De Gasperi fra Dio, Patria e Famiglia
Scorrevole e professionale realizzazione dello sceneggiato televisivo su De Gasperi. Il livello? Quello da fiction da prima serata...
Le fiction di Rai Uno, negli ultimi tempi, hanno saputo comunicare in modo molto preciso l’indirizzo che si è voluto dare alla televisione di Stato. La morte del papa ha fornito l’occasione per mostrare nella sua evidenza quantitativa il profluvio di telefilm legati alla religione o alle vite dei santi; su controverse vicende della seconda guerra mondiale (le foibe, Cefalonia) si sono realizzate opere audiovisive che hanno reso più noti questi episodi, con il fine dichiarato di solleticare, alla Ciampi, l’orgoglio nazionale dello spettatore; altre fiction a puntate hanno successo nel raccontare dall’interno le vicissitudini quotidiane delle famiglie italiane. In sintesi, quindi, si può dire che la produzione e la programmazione di Rai Uno sono all’insegna del trinomio Dio, Patria e Famiglia - tutto scritto con le dovute maiuscole di rispetto.
In questo contesto, "De Gasperi. L’uomo della speranza" trova una collocazione perfetta. Come nei buoni racconti cinematografici, l’incipit della fiction sull’uomo politico trentino contiene una dichiarazione programmatica che sarà poi sviluppata nelle tre ore successive. I primi tre minuti, sotto i titoli di testa, sono divisi in soli quattro piani di ripresa. Il primo parte da un crocifisso, si sposta su una fotografia della famiglia De Gasperi e poi va a inquadrare le carte che Alcide sta riponendo in uno scatolone, alla fine del suo percorso politico. Il crocifisso, la foto, gli strumenti del suo lavoro di statista: Dio, Famiglia e Patria. La vita di De Gasperi è posizionata all’interno di questo triangolo virtuoso.

================================

Compiti →
**a)** Stabilisci se le affermazioni seguenti concordano con il brano su De Gasperi. Per ciascuna rispondi sì o no e cita alla lettera le parole decisive del brano. (i) I primi tre minuti della fiction sono divisi in quattro piani di ripresa. (ii) Il primo piano di ripresa parte da una fotografia della famiglia De Gasperi. (iii) Le opere audiovisive su foibe e Cefalonia avevano il fine dichiarato di solleticare l'orgoglio nazionale dello spettatore.
**b)** Riscrivi il tratto del brano su De Gasperi compreso tra "Le fiction di" e "maiuscole di rispetto.", rinominando "Rai Uno" in "Rai 1".
**c)** Scrivi il seguito del brano su De Gasperi, partendo dopo la sua ultima frase.

Estratto dei dati →
================================

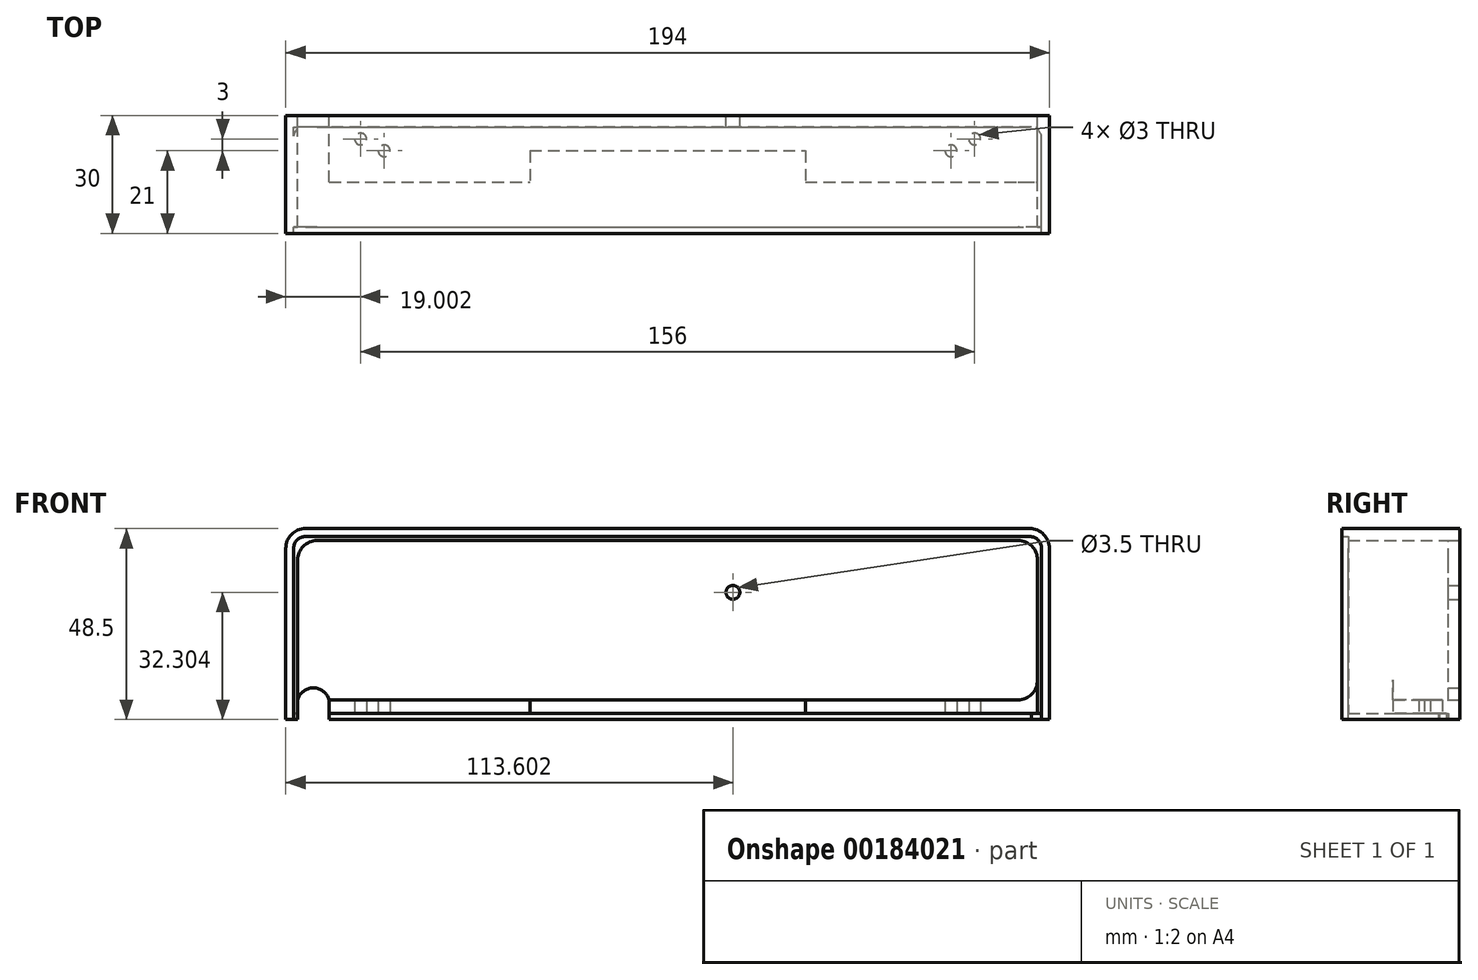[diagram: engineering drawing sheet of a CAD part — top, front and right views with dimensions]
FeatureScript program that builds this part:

================================

Risposte per compito →
**a)**
(i) Sì: "I primi tre minuti, sotto i titoli di testa, sono divisi in soli quattro piani di ripresa."
(ii) No: "Il primo parte da un crocifisso, si sposta su una fotografia della famiglia De Gasperi"
(iii) Sì: "con il fine dichiarato di solleticare, alla Ciampi, l’orgoglio nazionale dello spettatore"

**b)**
Le fiction di Rai 1, negli ultimi tempi, hanno saputo comunicare in modo molto preciso l’indirizzo che si è voluto dare alla televisione di Stato. La morte del papa ha fornito l’occasione per mostrare nella sua evidenza quantitativa il profluvio di telefilm legati alla religione o alle vite dei santi; su controverse vicende della seconda guerra mondiale (le foibe, Cefalonia) si sono realizzate opere audiovisive che hanno reso più noti questi episodi, con il fine dichiarato di solleticare, alla Ciampi, l’orgoglio nazionale dello spettatore; altre fiction a puntate hanno successo nel raccontare dall’interno le vicissitudini quotidiane delle famiglie italiane. In sintesi, quindi, si può dire che la produzione e la programmazione di Rai 1 sono all’insegna del trinomio Dio, Patria e Famiglia - tutto scritto con le dovute maiuscole di rispetto.

**c)**
La macchina da presa stacca quando De Gasperi guarda fuori dalla finestra. Vediamo la chiesa di piazza del Gesù. Poi un carrello all’indietro accompagna il leader politico mentre esce dalla sede di partito e va a trovare la figlia suora per dirle del suo abbandono delle scene. La narrazione si sposta quasi subito in Val di Sella.
Si inizia quindi dalla fine. La biografia sarà raccontata in flashback. Tra le montagne del Trentino De Gasperi parla della sua vita con il nipotino Giorgio. La scelta del flashback semplifica il lavoro di scrittura e autorizza la regia a legare tra loro gli episodi della Storia italiana con una voce fuori campo, quella dello statista che si rivolge al bambino.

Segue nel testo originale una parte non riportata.